-- start of EXTRACT PROVIDED --

Costco is one of America’s big warehouse shopping clubs where you pay an annual membership fee to be able to buy 24 rolls of toilet paper at a time or a 10 liter jug of olive oil. All the bulk buy jokes aside, Costco is a very convenient place to buy American goods not sold elsewhere in Japan as well, like cases of Dr. Pepper, dress shirts that have arm lengths that fit grown American men, or the laundry detergent that’s packaged by the load so you have the right amount. Seriously, that’s good stuff, and you should try it. And of course–the cheap hot dogs, pizza, and bottomless colas from the snack shop! Costco Japan has all this in spades.
But unless you have a car, it’s almost impossible to get there without some help. Unlike IKEA’s store in Yokohama, there’s no free shuttle to get you the last few miles from the train station. Sure, you could take a taxi, but your intrepid author likes to stretch his yen until it cries for its mama, so I’m going to show you how to get there on the BUS.

-- end of EXTRACT PROVIDED --
-- start of SUPPLIED INFORMATION --

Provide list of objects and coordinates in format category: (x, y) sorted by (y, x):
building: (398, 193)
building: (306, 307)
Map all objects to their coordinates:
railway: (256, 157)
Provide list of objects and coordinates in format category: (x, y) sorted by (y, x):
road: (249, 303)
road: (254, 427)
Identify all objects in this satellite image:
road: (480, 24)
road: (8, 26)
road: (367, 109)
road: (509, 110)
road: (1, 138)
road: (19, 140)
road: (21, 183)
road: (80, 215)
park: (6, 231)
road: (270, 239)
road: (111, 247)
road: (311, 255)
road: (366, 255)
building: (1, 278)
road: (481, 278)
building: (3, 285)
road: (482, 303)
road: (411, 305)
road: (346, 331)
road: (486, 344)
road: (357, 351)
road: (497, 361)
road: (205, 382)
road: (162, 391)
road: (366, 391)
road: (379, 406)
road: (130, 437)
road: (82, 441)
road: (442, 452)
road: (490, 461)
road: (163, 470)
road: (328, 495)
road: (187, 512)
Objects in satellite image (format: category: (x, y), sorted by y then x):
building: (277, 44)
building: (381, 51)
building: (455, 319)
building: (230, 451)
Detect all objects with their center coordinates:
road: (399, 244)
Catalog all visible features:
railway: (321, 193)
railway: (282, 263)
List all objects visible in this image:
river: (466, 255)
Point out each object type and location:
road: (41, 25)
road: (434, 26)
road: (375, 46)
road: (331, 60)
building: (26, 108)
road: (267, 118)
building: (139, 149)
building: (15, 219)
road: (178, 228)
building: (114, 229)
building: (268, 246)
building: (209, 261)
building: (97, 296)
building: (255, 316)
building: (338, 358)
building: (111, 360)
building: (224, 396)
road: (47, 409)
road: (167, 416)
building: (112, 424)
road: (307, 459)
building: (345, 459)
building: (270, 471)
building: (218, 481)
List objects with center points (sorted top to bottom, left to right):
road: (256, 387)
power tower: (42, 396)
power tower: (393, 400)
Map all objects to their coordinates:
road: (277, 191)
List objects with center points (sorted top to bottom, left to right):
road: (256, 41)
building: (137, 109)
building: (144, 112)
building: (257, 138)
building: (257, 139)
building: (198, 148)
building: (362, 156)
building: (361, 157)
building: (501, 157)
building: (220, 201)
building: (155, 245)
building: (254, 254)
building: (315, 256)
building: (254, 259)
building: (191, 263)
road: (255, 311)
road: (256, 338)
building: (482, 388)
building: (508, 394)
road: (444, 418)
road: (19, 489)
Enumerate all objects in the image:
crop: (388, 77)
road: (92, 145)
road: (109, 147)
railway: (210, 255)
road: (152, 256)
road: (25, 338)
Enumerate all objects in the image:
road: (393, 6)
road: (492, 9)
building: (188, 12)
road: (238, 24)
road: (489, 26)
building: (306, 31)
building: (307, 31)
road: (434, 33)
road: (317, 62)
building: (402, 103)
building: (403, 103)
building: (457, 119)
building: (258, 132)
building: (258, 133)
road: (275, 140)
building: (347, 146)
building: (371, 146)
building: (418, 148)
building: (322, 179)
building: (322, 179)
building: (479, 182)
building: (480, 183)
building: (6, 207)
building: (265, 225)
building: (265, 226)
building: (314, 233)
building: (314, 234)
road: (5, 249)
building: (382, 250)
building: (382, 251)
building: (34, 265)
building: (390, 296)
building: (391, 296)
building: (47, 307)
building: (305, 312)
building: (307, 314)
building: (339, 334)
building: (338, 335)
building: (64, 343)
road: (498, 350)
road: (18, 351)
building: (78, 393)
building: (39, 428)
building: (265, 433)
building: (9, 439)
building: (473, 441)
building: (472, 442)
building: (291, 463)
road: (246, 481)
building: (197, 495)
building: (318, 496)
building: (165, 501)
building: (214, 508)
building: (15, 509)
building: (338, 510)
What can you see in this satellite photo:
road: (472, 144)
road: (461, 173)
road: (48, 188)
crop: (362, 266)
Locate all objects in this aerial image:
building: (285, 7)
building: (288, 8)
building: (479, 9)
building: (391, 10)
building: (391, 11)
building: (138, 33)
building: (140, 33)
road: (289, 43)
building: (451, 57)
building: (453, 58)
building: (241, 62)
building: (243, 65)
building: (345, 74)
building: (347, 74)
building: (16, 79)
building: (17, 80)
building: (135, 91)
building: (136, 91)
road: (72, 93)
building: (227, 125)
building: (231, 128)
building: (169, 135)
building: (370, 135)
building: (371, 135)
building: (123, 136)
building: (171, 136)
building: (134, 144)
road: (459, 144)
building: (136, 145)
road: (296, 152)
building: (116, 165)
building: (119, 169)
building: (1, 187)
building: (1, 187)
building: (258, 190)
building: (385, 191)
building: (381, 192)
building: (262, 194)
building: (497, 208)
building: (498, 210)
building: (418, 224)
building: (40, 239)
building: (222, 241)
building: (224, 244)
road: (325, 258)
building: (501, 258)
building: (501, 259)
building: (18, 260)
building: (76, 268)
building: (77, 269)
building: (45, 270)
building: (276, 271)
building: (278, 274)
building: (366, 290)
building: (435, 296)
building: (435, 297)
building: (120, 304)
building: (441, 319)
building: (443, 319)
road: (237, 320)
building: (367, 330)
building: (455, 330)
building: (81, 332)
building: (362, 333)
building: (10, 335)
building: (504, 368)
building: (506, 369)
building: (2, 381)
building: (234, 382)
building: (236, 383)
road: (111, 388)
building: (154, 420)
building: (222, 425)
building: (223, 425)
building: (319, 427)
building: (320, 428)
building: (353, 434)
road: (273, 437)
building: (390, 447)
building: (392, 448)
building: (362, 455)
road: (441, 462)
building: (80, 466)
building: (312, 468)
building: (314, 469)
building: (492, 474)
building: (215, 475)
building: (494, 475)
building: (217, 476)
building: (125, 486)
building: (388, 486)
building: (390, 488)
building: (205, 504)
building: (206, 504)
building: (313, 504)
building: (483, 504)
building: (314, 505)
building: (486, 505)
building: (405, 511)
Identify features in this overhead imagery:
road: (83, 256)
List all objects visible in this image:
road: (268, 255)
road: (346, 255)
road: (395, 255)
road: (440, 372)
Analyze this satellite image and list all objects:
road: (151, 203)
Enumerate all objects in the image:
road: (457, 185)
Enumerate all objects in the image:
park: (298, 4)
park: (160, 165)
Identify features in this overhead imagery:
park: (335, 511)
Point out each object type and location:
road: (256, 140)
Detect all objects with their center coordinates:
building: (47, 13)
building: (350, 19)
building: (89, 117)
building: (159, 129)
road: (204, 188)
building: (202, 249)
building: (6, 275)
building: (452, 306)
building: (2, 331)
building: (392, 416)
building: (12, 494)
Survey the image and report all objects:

-- end of SUPPLIED INFORMATION --

▶ [EXERCISE PROMPT] Retype the passage of the Costco text that begins with the words containing "But unless you" and ends with "on the BUS.". Rely only on the Costco text, not on the data.

▶ [ANSWER TO THE EXERCISE]
But unless you have a car, it’s almost impossible to get there without some help. Unlike IKEA’s store in Yokohama, there’s no free shuttle to get you the last few miles from the train station. Sure, you could take a taxi, but your intrepid author likes to stretch his yen until it cries for its mama, so I’m going to show you how to get there on the BUS.